From utopia to reality: Spanish politics and the revolutionary ideas of a newcomer

From utopia to reality: Spanish politics and the revolutionary ideas of a newcomer

While in many leading countries around the world like Germany, France and the United States, the conservative and traditional political parties seem to be gaining popularity, in Spain, citizens are asking for the opposite.

With the struggling economy and huge amounts of corruption, people are sick of the traditional political parties and some alternatives have started to rise up.

A clear example is Ada Colau, the new mayor of Barcelona since June 2015. She started her political career collaborating within the organization Platform for People Affected by Mortgages.
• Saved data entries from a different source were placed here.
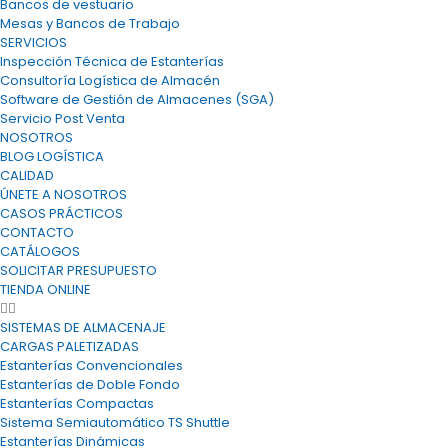
Bancos de vestuario
Mesas y Bancos de Trabajo
SERVICIOS
Inspección Técnica de Estanterías
Consultoría Logística de Almacén
Software de Gestión de Almacenes (SGA)
Servicio Post Venta
NOSOTROS
BLOG LOGÍSTICA
CALIDAD
ÚNETE A NOSOTROS
CASOS PRÁCTICOS
CONTACTO
CATÁLOGOS
SOLICITAR PRESUPUESTO
TIENDA ONLINE
SISTEMAS DE ALMACENAJE
CARGAS PALETIZADAS
Estanterías Convencionales
Estanterías de Doble Fondo
Estanterías Compactas
Sistema Semiautomático TS Shuttle
Estanterías Dinámicas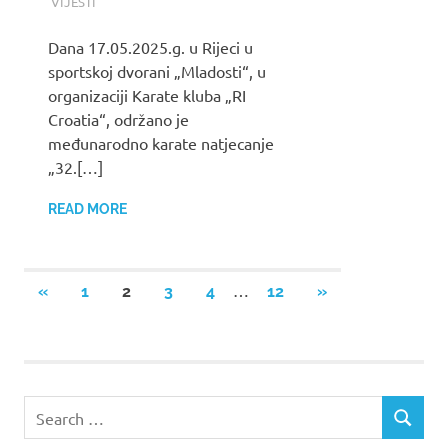
VIJESTI
Dana 17.05.2025.g. u Rijeci u
sportskoj dvorani „Mladosti“, u
organizaciji Karate kluba „RI
Croatia“, održano je
međunarodno karate natjecanje
„32.[…]
READ MORE
Posts
…
PREVIOUS
NEXT
«
1
2
3
4
12
»
POSTS
POSTS
pagination
Search
SEARCH
for: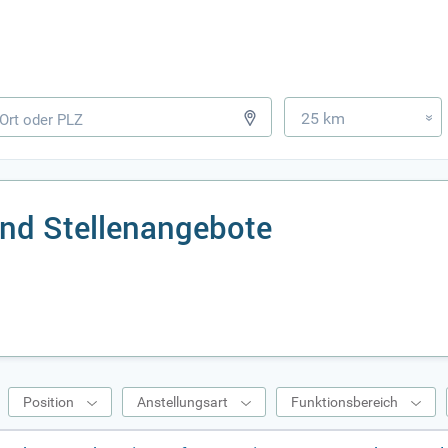
25 km
»
nd Stellenangebote
Position
Anstellungsart
Funktionsbereich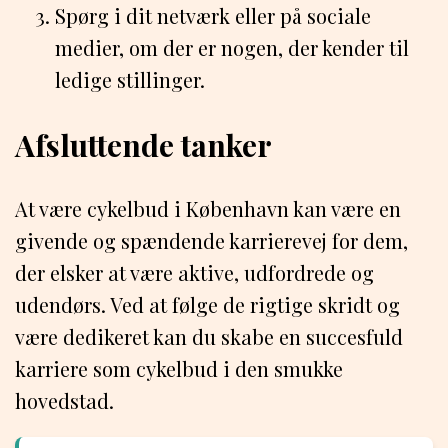
Spørg i dit netværk eller på sociale
medier, om der er nogen, der kender til
ledige stillinger.
Afsluttende tanker
At være cykelbud i København kan være en
givende og spændende karrierevej for dem,
der elsker at være aktive, udfordrede og
udendørs. Ved at følge de rigtige skridt og
være dedikeret kan du skabe en succesfuld
karriere som cykelbud i den smukke
hovedstad.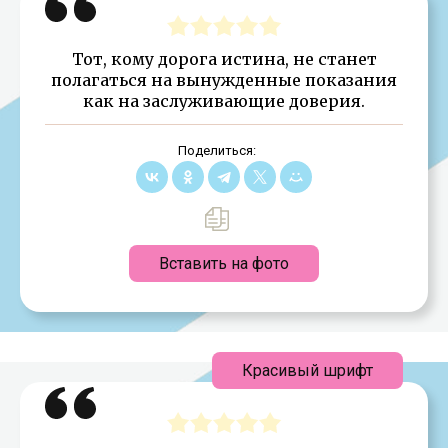
Тот, кому дорога истина, не станет
полагаться на вынужденные показания
как на заслуживающие доверия.
Поделиться:
Вставить на фото
Красивый шрифт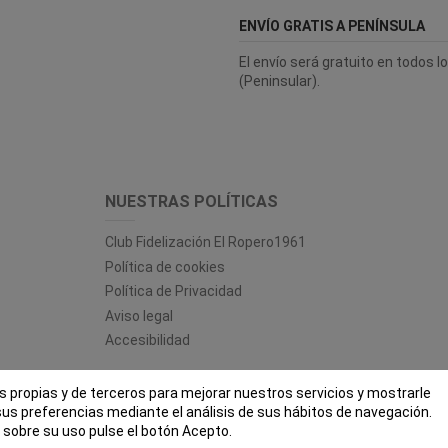
ENVÍO GRATIS A PENÍNSULA
El envío será gratuito en todos 
(Peninsular).
NUESTRAS POLÍTICAS
Club Fidelización El Ropero1961
Política de cookies
Política de Privacidad
Aviso legal
Accesibilidad
es propias y de terceros para mejorar nuestros servicios y mostrarle
 ROPERO 1961 - Todos los derechos reservados - Powered by
bytefac
sus preferencias mediante el análisis de sus hábitos de navegación.
sobre su uso pulse el botón Acepto.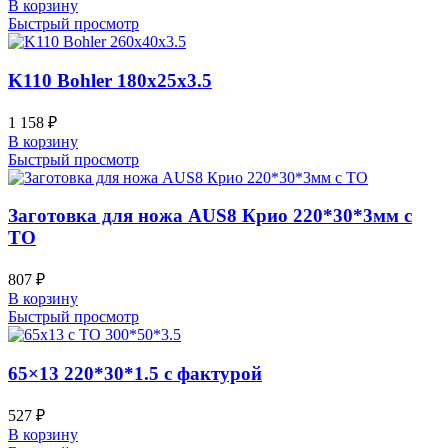
В корзину
Быстрый просмотр
K110 Bohler 180x25x3.5
1 158
₽
В корзину
Быстрый просмотр
Заготовка для ножа AUS8 Крио 220*30*3мм с
ТО
807
₽
В корзину
Быстрый просмотр
65×13 220*30*1.5 с фактурой
527
₽
В корзину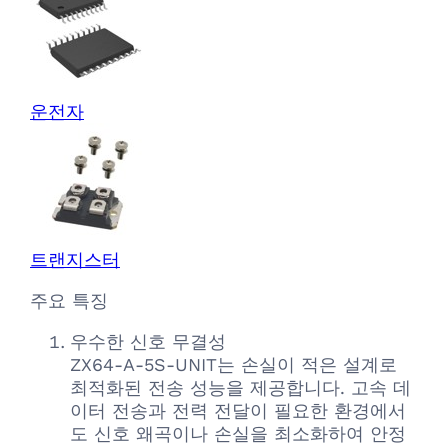
운전자
트랜지스터
주요 특징
우수한 신호 무결성
ZX64-A-5S-UNIT는 손실이 적은 설계로
최적화된 전송 성능을 제공합니다. 고속 데
이터 전송과 전력 전달이 필요한 환경에서
도 신호 왜곡이나 손실을 최소화하여 안정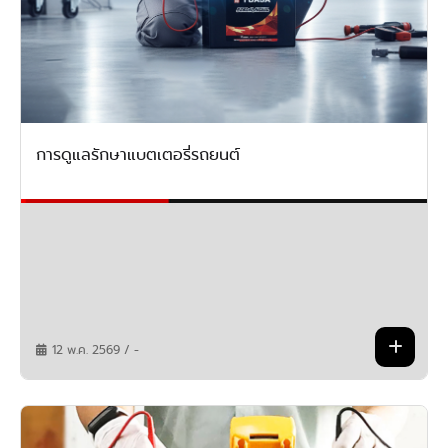
การดูแลรักษาแบตเตอรี่รถยนต์
12 พ.ค. 2569 / -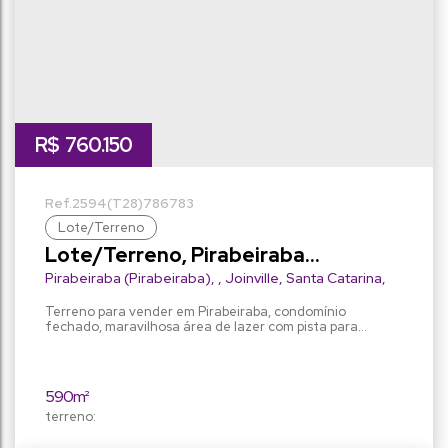
R$
760.150
2594
(T28)
786783
Lote/Terreno
Lote/Terreno, Pirabeiraba
(Pirabeiraba) - Joinville
Pirabeiraba (Pirabeiraba)
,
Joinville
,
Santa Catarina
,
Brasil
Terreno para vender em Pirabeiraba, condomínio
fechado, maravilhosa área de lazer com pista para
caminhada, piscina adulto e infantil, quadra poliesportiva,
campo de futebol gramado, solarium, salão de festas e
espaço gourmet, portaria 24h.
590m²
terreno: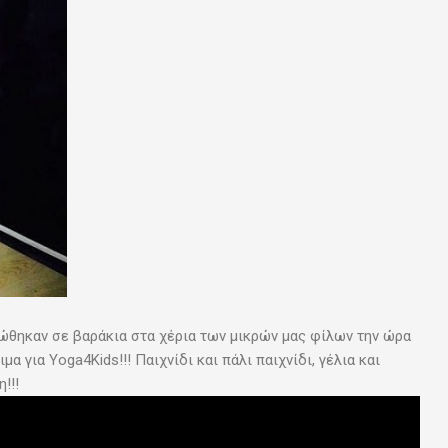
ώθηκαν σε βαράκια στα χέρια των μικρών μας φίλων την ώρα
 για Yoga4Kids!!! Παιχνίδι και πάλι παιχνίδι, γέλια και
!!!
PPAM was created in 2009 when there were many evictions due to the mortgage clauses after the 2008 financial crisis when the Spanish property market collapsed.

Barcelona's new mayor Ada Colau. Credit: Images.ara.cat

Barcelona's new mayor Ada Colau. Credit: Images.ara.cat

After this, she decided to run for the mayor of Barcelona and surprisingly won. She is the first woman to take over the office. She comes from an average lower middle-class family, lives in a rented house, moves around the city without a bodyguard and takes the public transport to work.

She rose to power after being voted by the lower class and immigrants. She has created the party “Barcelona en Comú.” Her political program was based on a participatory democracy to make Barcelona more impartial and focuses on the lower middle class. The main points in her initial plan included guaranteeing basic social rights, reducing privileges and eliminating projects that do not go towards a common benefit.

These ideas are similar to the Spanish party “Podemos”, a left-wing populist party formed by intellectuals like college professors and philosophers that was created to fight unemployment and inequality. In the last elections, they came in third with 20.6 percent of votes, just after the other two main parties who had 28.7 percent and 22 percent. Together they are trying to take control of Spain as a whole.

Now, after eight months, what has been the impact of having a mayor with limited experience and revolutionary ideas? Have all her initial plans been carried out?

Let’s go through some of the most impacting proposals that she came up with.

After four years of success, Colau decided not to install the ice-rink in “Plaça Catalonia” this year saying that it was economically and environmentally unsustainable. Instead she introduced some Christmas activities, which unlike the ice-skating were free and therefore affordable for kids of all social classes.

Francesc Sobirana, lawyer at Baixiroca and collaborator in many social causes as a lawyer tells GYV, “The ice-skating rink was had no sense in Barcelona city, there are many other sustainable activities that can define the city in a better way. It would seem incoherent to me if a social and left-wing parliament spent money on this with the context of crisis and inequality that we are living.”

Colau also gives importance to the regulation of tourism, as she claims that tourism is getting out of control and affecting the daily lives of locals. To do so, she is reducing the number of permits to build new hotels and other touristic accommodations. Similarly, after they had recently approved a law for shops and businesses to open some Sundays, she decided to take that back, because this only benefits the consumer, especially tourism.

However, tourism is the main economic pillar of Barcelona, and many people who own restaurants, stores and hotels are discontent about this. Elisabeth Roldan, owner of “El Nou Celler” restaurant in the center of the city tells GYV, “with the economic situation that Spain is living, the last thing we need is for tourism to decrease. A great percentage of my clients are tourism while still being able to maintain my local clients, and this city is moved by tourism.”

Colau has recently presented a plan to reduce by 14 percent the appearance of advertising platforms around the city arguing that the city suffers from visual contamination. This will result in a reduction of 12 million euros of income for the government. Could you imagine the mayor of New York City trying to reduce the led screens in Times Square?

Another controversial proposal affected the Mobile World Congress (MWC), an international event with great impact. Colau initially said she would not allow the event to take place, refusing to put the money into it. This seemed worrying to some people because this event brings 90,000 visitors, creates 13,000 workplaces and makes Barcelona the center of technology and innovation for some days. Many people say that although having her in power seemed a little risky, she has not carried out all of the plans that she originally made. What has ended up happening with the MWC is that it will start in Barcelona next week and every hotel room in the city is booked.

After all one thing is clear, that fighting against economical power, changing the way of dealing with politics and carrying out certain radical moves is not easy and is still a little far from reality. Colau has three years ahead of her to change things and some say that in this time she will become the first president of the independent country of Catalonia.